Le 14 octobre, les Etats membres de l’Union européenne (UE) devaient se prononcer lors du Conseil de l’UE sur le projet de règlement dit « Chat Control », de son vrai nom Child Sexual Abuse Regulation (CSAR). Conçu pour lutter contre la pédocriminalité en ligne, il prévoyait de forcer les plateformes comme Google Drive, WhatsApp, Signal, Telegram ou Outlook à scanner les messages privés et documents des citoyens européens en amont de leur chiffrement. Faute de majorité, le vote a été repoussé.
Ce report est une bonne nouvelle : et nous devons nous réjouir, en tant que défenseurs de la sécurité numérique, d’avoir évité le pire. Mais ce répit n’est que temporaire car la présidence danoise du Conseil de l’UE souhaite en faire une priorité de son mandat. Le texte devrait probablement revenir dans les négociations en décembre. Si le projet a été freiné, c’est en grande partie grâce à l’indécision de pays comme l’Allemagne, où la surveillance d’Etat reste un sujet sensible et clivant.
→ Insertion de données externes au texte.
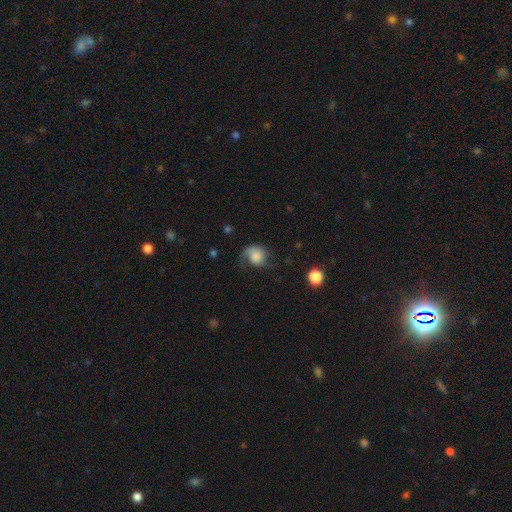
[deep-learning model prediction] Smooth or featured?
  - smooth: 63% *
  - featured or disk: 28%
  - star or artifact: 9%
How rounded?
  - round: 68% *
  - in between: 31%
  - cigar-shaped: 1%
Merging?
  - none: 44% *
  - minor disturbance: 30%
  - major disturbance: 24%
  - merger: 2%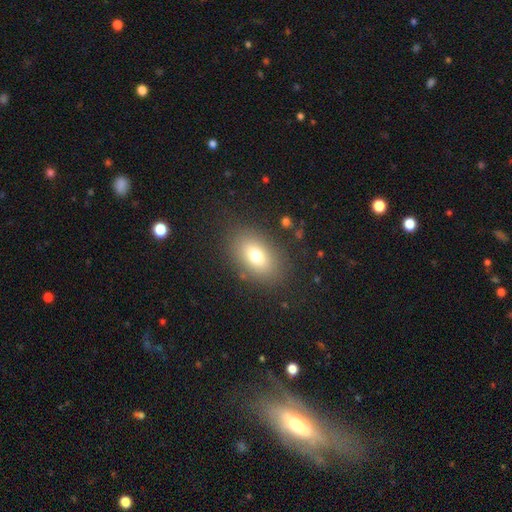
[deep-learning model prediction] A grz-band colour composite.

Porté depuis 2022, Chat Control, avec des intentions louables, n’en est pas moins dangereux. La délégation de la surveillance des citoyens à des entreprises privées engendre de multiples risques pour la vie privée, le secret des sources journalistiques, ou encore celui des affaires. En outre, le risque de faux positifs serait élevé puisque les scans seront réalisés par des IA : envoyer des photos de ses propres enfants dans le cadre familial pourrait occasionner des signalements pour pédocriminalité ; et c’est compter sans le risque de piratage de données par des cybercriminels ou des services étrangers, un retour de flamme possible pour l’UE elle-même.
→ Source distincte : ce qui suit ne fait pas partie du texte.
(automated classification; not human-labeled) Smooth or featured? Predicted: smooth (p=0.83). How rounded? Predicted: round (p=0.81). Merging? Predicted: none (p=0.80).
Ce projet n’est pas un cas isolé. Quelques mois plus tôt, en France, une proposition d’amendement à la loi sur le narcotrafic défendu par Bruno Retailleau, alors ministre de l’intérieur, visait à forcer les messageries chiffrées à créer un flux parallèle vers les autorités. Pour les experts en cybersécurité comme pour les collectifs citoyens, il s’agit d’une porte dérobée ou backdoor, c’est-à-dire une vulnérabilité systémique exploitable par n’importe qui.